━━━━━ Rows

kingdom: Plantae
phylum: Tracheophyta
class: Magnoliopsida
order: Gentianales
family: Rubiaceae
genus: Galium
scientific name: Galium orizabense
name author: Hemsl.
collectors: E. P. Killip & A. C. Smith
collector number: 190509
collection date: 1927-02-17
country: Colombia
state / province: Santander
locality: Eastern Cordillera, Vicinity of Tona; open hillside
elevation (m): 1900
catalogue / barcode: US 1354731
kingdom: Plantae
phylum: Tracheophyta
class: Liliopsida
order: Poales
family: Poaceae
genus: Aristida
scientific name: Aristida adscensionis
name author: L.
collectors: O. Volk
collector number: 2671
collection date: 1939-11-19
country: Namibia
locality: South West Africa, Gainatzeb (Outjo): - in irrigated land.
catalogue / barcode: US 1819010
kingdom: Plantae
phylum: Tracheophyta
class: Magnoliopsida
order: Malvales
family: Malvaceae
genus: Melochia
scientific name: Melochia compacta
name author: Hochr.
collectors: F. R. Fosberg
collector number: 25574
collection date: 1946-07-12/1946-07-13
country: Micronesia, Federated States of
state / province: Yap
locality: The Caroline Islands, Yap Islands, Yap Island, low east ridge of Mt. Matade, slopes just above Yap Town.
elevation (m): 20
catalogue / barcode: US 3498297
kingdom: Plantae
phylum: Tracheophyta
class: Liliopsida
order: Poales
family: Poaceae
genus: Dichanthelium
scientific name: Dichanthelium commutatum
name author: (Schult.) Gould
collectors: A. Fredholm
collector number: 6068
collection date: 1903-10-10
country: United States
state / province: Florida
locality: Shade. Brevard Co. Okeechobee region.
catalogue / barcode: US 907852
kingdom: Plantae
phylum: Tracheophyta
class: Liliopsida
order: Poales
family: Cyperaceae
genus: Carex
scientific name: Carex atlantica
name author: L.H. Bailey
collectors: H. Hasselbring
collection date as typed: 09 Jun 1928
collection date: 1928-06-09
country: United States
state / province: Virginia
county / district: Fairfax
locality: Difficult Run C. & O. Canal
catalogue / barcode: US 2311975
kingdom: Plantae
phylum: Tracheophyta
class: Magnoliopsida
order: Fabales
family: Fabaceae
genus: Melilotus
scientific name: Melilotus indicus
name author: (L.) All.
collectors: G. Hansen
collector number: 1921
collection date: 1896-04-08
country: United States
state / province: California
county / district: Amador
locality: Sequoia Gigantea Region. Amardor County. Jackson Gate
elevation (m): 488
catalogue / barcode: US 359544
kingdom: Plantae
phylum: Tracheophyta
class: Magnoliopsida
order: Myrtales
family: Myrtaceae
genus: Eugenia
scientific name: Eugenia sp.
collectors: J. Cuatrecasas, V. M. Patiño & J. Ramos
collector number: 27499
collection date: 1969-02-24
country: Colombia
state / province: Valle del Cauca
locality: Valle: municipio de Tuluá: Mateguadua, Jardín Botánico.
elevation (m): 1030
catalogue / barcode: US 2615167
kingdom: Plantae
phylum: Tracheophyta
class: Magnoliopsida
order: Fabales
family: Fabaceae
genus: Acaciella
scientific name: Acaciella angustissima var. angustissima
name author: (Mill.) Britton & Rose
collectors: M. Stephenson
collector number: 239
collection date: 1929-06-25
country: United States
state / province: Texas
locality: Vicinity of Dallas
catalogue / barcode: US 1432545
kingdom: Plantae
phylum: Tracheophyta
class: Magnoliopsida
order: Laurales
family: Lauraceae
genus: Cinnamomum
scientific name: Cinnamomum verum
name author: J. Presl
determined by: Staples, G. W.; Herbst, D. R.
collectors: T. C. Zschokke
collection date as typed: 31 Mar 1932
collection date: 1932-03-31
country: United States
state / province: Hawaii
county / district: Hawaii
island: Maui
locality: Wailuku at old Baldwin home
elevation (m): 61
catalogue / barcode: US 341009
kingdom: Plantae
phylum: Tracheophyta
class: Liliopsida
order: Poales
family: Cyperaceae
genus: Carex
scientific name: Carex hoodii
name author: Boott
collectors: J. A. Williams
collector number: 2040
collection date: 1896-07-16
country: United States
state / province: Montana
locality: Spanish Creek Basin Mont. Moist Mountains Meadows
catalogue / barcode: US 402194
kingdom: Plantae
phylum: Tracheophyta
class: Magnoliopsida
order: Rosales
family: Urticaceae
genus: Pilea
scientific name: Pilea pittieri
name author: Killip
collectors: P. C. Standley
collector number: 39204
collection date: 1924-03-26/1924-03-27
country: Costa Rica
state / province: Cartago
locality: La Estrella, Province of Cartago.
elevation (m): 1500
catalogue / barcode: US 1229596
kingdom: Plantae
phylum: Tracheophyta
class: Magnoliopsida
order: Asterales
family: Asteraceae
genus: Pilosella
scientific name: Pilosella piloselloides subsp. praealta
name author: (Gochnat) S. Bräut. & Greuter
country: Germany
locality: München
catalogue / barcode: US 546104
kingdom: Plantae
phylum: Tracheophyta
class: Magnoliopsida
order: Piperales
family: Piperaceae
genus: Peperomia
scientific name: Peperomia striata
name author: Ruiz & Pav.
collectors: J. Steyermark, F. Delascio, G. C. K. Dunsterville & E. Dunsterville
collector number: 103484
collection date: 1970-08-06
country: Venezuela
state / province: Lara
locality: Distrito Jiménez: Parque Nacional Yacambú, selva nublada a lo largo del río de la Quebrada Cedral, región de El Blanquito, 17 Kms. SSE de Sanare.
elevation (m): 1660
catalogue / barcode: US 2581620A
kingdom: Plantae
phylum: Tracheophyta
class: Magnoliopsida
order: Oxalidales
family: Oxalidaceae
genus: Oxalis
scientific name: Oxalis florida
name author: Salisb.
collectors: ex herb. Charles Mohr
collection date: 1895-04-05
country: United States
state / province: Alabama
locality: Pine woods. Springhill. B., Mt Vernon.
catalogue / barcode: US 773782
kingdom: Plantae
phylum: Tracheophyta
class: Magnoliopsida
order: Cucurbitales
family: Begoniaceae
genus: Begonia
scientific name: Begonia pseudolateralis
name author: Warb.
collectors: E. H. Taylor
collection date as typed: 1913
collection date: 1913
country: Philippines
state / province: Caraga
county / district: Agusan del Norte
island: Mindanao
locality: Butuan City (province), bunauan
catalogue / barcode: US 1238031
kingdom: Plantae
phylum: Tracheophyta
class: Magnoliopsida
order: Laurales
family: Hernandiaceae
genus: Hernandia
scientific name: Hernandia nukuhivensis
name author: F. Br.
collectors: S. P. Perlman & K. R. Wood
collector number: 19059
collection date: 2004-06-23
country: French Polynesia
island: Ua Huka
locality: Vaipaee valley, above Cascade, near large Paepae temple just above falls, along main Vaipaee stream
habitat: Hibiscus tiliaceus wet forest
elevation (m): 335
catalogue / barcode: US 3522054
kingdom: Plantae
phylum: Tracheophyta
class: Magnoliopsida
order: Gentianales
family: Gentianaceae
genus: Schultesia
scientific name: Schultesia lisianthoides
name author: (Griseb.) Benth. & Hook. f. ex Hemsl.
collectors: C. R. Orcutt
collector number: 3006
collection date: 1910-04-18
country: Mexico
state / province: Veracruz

━━━━━━━━━━

▶ **Task directions**
Copy out every one of the lines above word for word, in the order given.

▶ **Result**
kingdom: Plantae
phylum: Tracheophyta
class: Magnoliopsida
order: Gentianales
family: Rubiaceae
genus: Galium
scientific name: Galium orizabense
name author: Hemsl.
collectors: E. P. Killip & A. C. Smith
collector number: 190509
collection date: 1927-02-17
country: Colombia
state / province: Santander
locality: Eastern Cordillera, Vicinity of Tona; open hillside
elevation (m): 1900
catalogue / barcode: US 1354731
kingdom: Plantae
phylum: Tracheophyta
class: Liliopsida
order: Poales
family: Poaceae
genus: Aristida
scientific name: Aristida adscensionis
name author: L.
collectors: O. Volk
collector number: 2671
collection date: 1939-11-19
country: Namibia
locality: South West Africa, Gainatzeb (Outjo): - in irrigated land.
catalogue / barcode: US 1819010
kingdom: Plantae
phylum: Tracheophyta
class: Magnoliopsida
order: Malvales
family: Malvaceae
genus: Melochia
scientific name: Melochia compacta
name author: Hochr.
collectors: F. R. Fosberg
collector number: 25574
collection date: 1946-07-12/1946-07-13
country: Micronesia, Federated States of
state / province: Yap
locality: The Caroline Islands, Yap Islands, Yap Island, low east ridge of Mt. Matade, slopes just above Yap Town.
elevation (m): 20
catalogue / barcode: US 3498297
kingdom: Plantae
phylum: Tracheophyta
class: Liliopsida
order: Poales
family: Poaceae
genus: Dichanthelium
scientific name: Dichanthelium commutatum
name author: (Schult.) Gould
collectors: A. Fredholm
collector number: 6068
collection date: 1903-10-10
country: United States
state / province: Florida
locality: Shade. Brevard Co. Okeechobee region.
catalogue / barcode: US 907852
kingdom: Plantae
phylum: Tracheophyta
class: Liliopsida
order: Poales
family: Cyperaceae
genus: Carex
scientific name: Carex atlantica
name author: L.H. Bailey
collectors: H. Hasselbring
collection date as typed: 09 Jun 1928
collection date: 1928-06-09
country: United States
state / province: Virginia
county / district: Fairfax
locality: Difficult Run C. & O. Canal
catalogue / barcode: US 2311975
kingdom: Plantae
phylum: Tracheophyta
class: Magnoliopsida
order: Fabales
family: Fabaceae
genus: Melilotus
scientific name: Melilotus indicus
name author: (L.) All.
collectors: G. Hansen
collector number: 1921
collection date: 1896-04-08
country: United States
state / province: California
county / district: Amador
locality: Sequoia Gigantea Region. Amardor County. Jackson Gate
elevation (m): 488
catalogue / barcode: US 359544
kingdom: Plantae
phylum: Tracheophyta
class: Magnoliopsida
order: Myrtales
family: Myrtaceae
genus: Eugenia
scientific name: Eugenia sp.
collectors: J. Cuatrecasas, V. M. Patiño & J. Ramos
collector number: 27499
collection date: 1969-02-24
country: Colombia
state / province: Valle del Cauca
locality: Valle: municipio de Tuluá: Mateguadua, Jardín Botánico.
elevation (m): 1030
catalogue / barcode: US 2615167
kingdom: Plantae
phylum: Tracheophyta
class: Magnoliopsida
order: Fabales
family: Fabaceae
genus: Acaciella
scientific name: Acaciella angustissima var. angustissima
name author: (Mill.) Britton & Rose
collectors: M. Stephenson
collector number: 239
collection date: 1929-06-25
country: United States
state / province: Texas
locality: Vicinity of Dallas
catalogue / barcode: US 1432545
kingdom: Plantae
phylum: Tracheophyta
class: Magnoliopsida
order: Laurales
family: Lauraceae
genus: Cinnamomum
scientific name: Cinnamomum verum
name author: J. Presl
determined by: Staples, G. W.; Herbst, D. R.
collectors: T. C. Zschokke
collection date as typed: 31 Mar 1932
collection date: 1932-03-31
country: United States
state / province: Hawaii
county / district: Hawaii
island: Maui
locality: Wailuku at old Baldwin home
elevation (m): 61
catalogue / barcode: US 341009
kingdom: Plantae
phylum: Tracheophyta
class: Liliopsida
order: Poales
family: Cyperaceae
genus: Carex
scientific name: Carex hoodii
name author: Boott
collectors: J. A. Williams
collector number: 2040
collection date: 1896-07-16
country: United States
state / province: Montana
locality: Spanish Creek Basin Mont. Moist Mountains Meadows
catalogue / barcode: US 402194
kingdom: Plantae
phylum: Tracheophyta
class: Magnoliopsida
order: Rosales
family: Urticaceae
genus: Pilea
scientific name: Pilea pittieri
name author: Killip
collectors: P. C. Standley
collector number: 39204
collection date: 1924-03-26/1924-03-27
country: Costa Rica
state / province: Cartago
locality: La Estrella, Province of Cartago.
elevation (m): 1500
catalogue / barcode: US 1229596
kingdom: Plantae
phylum: Tracheophyta
class: Magnoliopsida
order: Asterales
family: Asteraceae
genus: Pilosella
scientific name: Pilosella piloselloides subsp. praealta
name author: (Gochnat) S. Bräut. & Greuter
country: Germany
locality: München
catalogue / barcode: US 546104
kingdom: Plantae
phylum: Tracheophyta
class: Magnoliopsida
order: Piperales
family: Piperaceae
genus: Peperomia
scientific name: Peperomia striata
name author: Ruiz & Pav.
collectors: J. Steyermark, F. Delascio, G. C. K. Dunsterville & E. Dunsterville
collector number: 103484
collection date: 1970-08-06
country: Venezuela
state / province: Lara
locality: Distrito Jiménez: Parque Nacional Yacambú, selva nublada a lo largo del río de la Quebrada Cedral, región de El Blanquito, 17 Kms. SSE de Sanare.
elevation (m): 1660
catalogue / barcode: US 2581620A
kingdom: Plantae
phylum: Tracheophyta
class: Magnoliopsida
order: Oxalidales
family: Oxalidaceae
genus: Oxalis
scientific name: Oxalis florida
name author: Salisb.
collectors: ex herb. Charles Mohr
collection date: 1895-04-05
country: United States
state / province: Alabama
locality: Pine woods. Springhill. B., Mt Vernon.
catalogue / barcode: US 773782
kingdom: Plantae
phylum: Tracheophyta
class: Magnoliopsida
order: Cucurbitales
family: Begoniaceae
genus: Begonia
scientific name: Begonia pseudolateralis
name author: Warb.
collectors: E. H. Taylor
collection date as typed: 1913
collection date: 1913
country: Philippines
state / province: Caraga
county / district: Agusan del Norte
island: Mindanao
locality: Butuan City (province), bunauan
catalogue / barcode: US 1238031
kingdom: Plantae
phylum: Tracheophyta
class: Magnoliopsida
order: Laurales
family: Hernandiaceae
genus: Hernandia
scientific name: Hernandia nukuhivensis
name author: F. Br.
collectors: S. P. Perlman & K. R. Wood
collector number: 19059
collection date: 2004-06-23
country: French Polynesia
island: Ua Huka
locality: Vaipaee valley, above Cascade, near large Paepae temple just above falls, along main Vaipaee stream
habitat: Hibiscus tiliaceus wet forest
elevation (m): 335
catalogue / barcode: US 3522054
kingdom: Plantae
phylum: Tracheophyta
class: Magnoliopsida
order: Gentianales
family: Gentianaceae
genus: Schultesia
scientific name: Schultesia lisianthoides
name author: (Griseb.) Benth. & Hook. f. ex Hemsl.
collectors: C. R. Orcutt
collector number: 3006
collection date: 1910-04-18
country: Mexico
state / province: Veracruz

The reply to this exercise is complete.